Kallipetis made a powerful case that, although English courts have spent the last quarter-century urging parties to resolve disputes by alternative means—from Halsey through to Churchill—we have still not fully equipped mediation with the legal protection it requires to thrive. As mediation continues to expand across all areas of dispute resolution, he argued that the time has come for the courts to recognise a distinct mediation privilege rather than relying solely on the without-prejudice doctrine.
What struck me most were the real-world examples he shared from his own practice as a mediator. Time and again, he described situations where parties felt safe enough—because of confidentiality—to speak openly about their hopes, frustrations, fears, and even “bottom lines”. These frank disclosures, made in private caucus and protected from exposure, enabled resolutions that would have been impossible through litigation or ordinary negotiation.
His point was clear: mediation works because it allows people to speak freely. Remove or water down that protection, and one of mediation’s defining strengths evaporates.
To illustrate the power of human connection in conflict resolution, he drew an evocative parallel with the Christmas Truce of 1914 (often mistakenly cited as 1913). Even in the midst of the First World War, sworn enemies emerged from their trenches, laid down their weapons, and talked. For a brief moment, humanity overcame hostility. That moment of voluntary ceasefire is perhaps the purest historical example of what can happen when adversaries feel safe enough to cross the divide—an instinct mediation seeks to harness every day.

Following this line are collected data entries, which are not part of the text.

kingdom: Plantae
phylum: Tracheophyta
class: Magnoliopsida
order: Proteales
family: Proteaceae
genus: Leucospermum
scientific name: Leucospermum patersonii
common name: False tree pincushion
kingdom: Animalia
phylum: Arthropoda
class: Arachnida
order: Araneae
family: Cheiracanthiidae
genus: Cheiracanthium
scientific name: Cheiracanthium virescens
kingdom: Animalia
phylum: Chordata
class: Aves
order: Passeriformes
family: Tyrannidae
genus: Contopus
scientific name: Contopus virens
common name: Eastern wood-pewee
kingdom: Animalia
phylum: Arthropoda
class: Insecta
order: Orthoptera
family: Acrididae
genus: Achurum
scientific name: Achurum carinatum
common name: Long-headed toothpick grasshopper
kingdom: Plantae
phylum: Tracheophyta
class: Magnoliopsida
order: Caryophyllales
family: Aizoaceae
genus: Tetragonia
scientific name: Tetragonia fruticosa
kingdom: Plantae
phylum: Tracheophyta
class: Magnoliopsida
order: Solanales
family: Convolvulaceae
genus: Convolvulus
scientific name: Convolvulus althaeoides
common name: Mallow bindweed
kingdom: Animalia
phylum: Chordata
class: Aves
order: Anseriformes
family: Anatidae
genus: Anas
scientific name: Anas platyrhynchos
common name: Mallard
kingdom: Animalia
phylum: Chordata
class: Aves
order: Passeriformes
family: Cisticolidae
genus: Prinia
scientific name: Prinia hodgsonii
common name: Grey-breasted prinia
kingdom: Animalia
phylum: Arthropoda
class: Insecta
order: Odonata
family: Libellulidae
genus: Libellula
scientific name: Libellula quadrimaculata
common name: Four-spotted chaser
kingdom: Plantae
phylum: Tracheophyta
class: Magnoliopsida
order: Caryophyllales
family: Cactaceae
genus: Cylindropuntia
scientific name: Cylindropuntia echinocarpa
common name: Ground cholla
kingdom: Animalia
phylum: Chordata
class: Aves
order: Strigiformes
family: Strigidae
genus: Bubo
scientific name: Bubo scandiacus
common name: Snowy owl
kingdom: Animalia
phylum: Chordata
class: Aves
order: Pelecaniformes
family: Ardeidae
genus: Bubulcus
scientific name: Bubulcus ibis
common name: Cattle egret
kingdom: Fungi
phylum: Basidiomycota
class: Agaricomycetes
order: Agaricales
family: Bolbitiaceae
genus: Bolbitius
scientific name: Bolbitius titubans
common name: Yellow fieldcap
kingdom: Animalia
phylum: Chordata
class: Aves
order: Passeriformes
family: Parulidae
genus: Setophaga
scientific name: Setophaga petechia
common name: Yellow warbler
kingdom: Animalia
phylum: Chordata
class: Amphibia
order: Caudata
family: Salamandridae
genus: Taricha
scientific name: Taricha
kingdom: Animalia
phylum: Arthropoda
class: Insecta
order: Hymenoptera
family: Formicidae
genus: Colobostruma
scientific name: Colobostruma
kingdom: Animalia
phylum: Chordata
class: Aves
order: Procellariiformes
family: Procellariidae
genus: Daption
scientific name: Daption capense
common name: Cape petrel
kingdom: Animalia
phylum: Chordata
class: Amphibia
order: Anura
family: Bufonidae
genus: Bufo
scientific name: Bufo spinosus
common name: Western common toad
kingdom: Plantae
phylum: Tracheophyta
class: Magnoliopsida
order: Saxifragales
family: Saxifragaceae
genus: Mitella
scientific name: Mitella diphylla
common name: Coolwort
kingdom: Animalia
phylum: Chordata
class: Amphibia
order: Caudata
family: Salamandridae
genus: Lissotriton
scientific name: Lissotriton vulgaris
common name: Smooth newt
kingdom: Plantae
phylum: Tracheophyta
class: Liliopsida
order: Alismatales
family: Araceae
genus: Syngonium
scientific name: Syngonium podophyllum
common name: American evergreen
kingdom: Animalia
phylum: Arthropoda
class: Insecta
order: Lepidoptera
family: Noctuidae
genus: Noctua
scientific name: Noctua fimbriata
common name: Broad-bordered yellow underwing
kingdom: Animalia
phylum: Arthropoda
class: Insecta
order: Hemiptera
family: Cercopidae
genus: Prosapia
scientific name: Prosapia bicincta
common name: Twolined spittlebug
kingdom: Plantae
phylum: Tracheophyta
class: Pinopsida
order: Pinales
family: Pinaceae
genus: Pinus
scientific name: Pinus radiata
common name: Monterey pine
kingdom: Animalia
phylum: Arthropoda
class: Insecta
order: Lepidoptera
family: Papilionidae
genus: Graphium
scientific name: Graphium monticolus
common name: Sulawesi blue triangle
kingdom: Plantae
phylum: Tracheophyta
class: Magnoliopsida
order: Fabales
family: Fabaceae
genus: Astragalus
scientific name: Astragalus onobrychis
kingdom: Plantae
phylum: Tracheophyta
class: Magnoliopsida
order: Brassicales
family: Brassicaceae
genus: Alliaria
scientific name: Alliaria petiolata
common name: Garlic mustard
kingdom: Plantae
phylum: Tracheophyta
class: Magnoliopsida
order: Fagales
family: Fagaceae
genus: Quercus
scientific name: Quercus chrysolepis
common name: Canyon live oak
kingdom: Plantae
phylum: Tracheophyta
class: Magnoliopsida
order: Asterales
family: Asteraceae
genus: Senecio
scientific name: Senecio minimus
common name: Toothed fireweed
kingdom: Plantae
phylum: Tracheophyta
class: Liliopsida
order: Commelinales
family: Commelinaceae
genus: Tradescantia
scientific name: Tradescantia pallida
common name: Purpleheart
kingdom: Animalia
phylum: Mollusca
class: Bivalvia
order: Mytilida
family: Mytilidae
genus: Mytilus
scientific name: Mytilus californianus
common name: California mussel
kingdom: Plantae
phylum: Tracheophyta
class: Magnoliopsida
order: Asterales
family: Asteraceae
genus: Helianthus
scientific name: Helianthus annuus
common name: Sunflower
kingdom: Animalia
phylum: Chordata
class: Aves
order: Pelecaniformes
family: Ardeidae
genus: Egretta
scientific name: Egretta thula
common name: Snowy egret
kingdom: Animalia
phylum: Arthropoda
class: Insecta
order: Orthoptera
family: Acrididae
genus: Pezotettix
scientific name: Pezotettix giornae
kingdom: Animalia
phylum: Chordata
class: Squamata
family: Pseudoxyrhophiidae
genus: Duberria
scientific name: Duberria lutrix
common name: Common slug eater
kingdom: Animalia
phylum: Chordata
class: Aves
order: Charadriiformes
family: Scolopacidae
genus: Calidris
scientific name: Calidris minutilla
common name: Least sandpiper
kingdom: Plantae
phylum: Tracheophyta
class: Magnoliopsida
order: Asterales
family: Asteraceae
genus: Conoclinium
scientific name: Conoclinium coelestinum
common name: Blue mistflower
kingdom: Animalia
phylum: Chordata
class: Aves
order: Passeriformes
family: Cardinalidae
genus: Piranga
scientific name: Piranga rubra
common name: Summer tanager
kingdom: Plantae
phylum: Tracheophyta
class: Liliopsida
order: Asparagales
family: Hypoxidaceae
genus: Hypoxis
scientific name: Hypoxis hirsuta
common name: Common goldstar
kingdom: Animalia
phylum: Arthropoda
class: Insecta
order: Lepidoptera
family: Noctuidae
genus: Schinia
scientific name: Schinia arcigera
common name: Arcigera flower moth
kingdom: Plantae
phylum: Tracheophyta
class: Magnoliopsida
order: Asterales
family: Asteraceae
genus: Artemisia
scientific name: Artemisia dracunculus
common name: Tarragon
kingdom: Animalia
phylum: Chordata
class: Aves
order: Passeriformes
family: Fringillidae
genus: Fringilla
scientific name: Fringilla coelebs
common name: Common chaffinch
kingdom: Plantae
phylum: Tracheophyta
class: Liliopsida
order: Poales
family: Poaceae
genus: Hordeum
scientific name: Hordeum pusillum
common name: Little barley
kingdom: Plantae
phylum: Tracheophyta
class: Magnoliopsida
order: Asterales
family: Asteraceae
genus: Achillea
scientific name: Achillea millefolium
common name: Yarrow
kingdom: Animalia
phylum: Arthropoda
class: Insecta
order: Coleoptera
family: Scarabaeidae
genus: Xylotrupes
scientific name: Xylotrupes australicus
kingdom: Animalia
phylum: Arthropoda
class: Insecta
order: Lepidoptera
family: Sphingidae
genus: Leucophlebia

Kallipetis warned, echoing concerns raised by Lord Briggs, that if we do not properly protect mediation confidentiality, we risk undermining its effectiveness just as the courts are increasingly mandating or encouraging its use. The modern mediator’s role is no longer simply about “cutting a deal”; it is about managing information, trust, emotion, and complexity. That requires clear, formalised legal protection, not assumptions.
It was an excellent event and an important reminder, especially for those of us practising mediation, ADR, or litigation, that confidentiality is not a procedural nicety—it is the engine room of mediation itself.
Thank you to the Civil Mediation Council, UCL, and Michel Kallipetis KC for an outstanding and timely lecture.